The pilots’ strike settlement also comes at a time when Norway’s conservative minority government coalition is proposing major changes in work rules. The changes, according to the government, would give employers the increased flexibility needed to invest in new ventures and create new jobs. They wouldn’t be bound by contracts with expensive full-time employees, but the labour unions are fighting the changes.

Effects of globalization
Dege and Moen view the Norwegian Air settlement as a sign that international labour standards and globalization are arriving in Norway as well. NRK reported that fully 25 percent of the labour force in countries that are members of the OECD (Organisation for Economic Cooperation and Development) now work without permanent employment in the form of standard contracts. Most of the remainder have various, looser ties to their employers in the form of short-term contracts, contracts through third-party employment agencies or payment based on hours worked or specific projects. In Portugal, for example, only 6 percent of the workforce is covered by collective bargaining agreements.
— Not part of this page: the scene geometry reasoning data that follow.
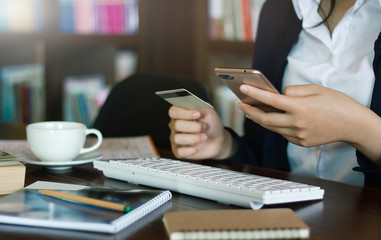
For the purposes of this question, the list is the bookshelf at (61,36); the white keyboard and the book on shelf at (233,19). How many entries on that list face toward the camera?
2

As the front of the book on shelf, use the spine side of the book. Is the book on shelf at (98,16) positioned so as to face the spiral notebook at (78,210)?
yes

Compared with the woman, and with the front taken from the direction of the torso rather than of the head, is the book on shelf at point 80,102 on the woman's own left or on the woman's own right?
on the woman's own right

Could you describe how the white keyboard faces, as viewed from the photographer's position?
facing away from the viewer and to the right of the viewer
Even in Germany, which has a strong labour movement, there’s been a growing trend towards a reduction in collective bargaining agreements directly with the employer, and not just within aviation and shipbuilding. “In Germany, only around a third of those working in the automobile industry are permanently employed,” Moen said.

Dege said the conflict in Norwegian Air forced the pilots to recognize the changes in the labour market, and that they have become too expensive. Other labour unions are bound to be challenged as well, and may need to lower their expectations. Both he and Moen believe more employees in Norway will start to feel the effects of globalization in their household economy.

“Norway’s pay levels must decline in order for us to adapt to the rest of the world,” Dege told NRK. Moen agreed: “That means a major reduction in pay, loss of job security and benefits like sick pay and holiday pay.” That would suggest, though, that Norway’s chronically high costs and prices must also decline to avoid a reduction in the standard of living, and that would involve major economic restructuring, more free market competition and less government subsidy and protection of various industries.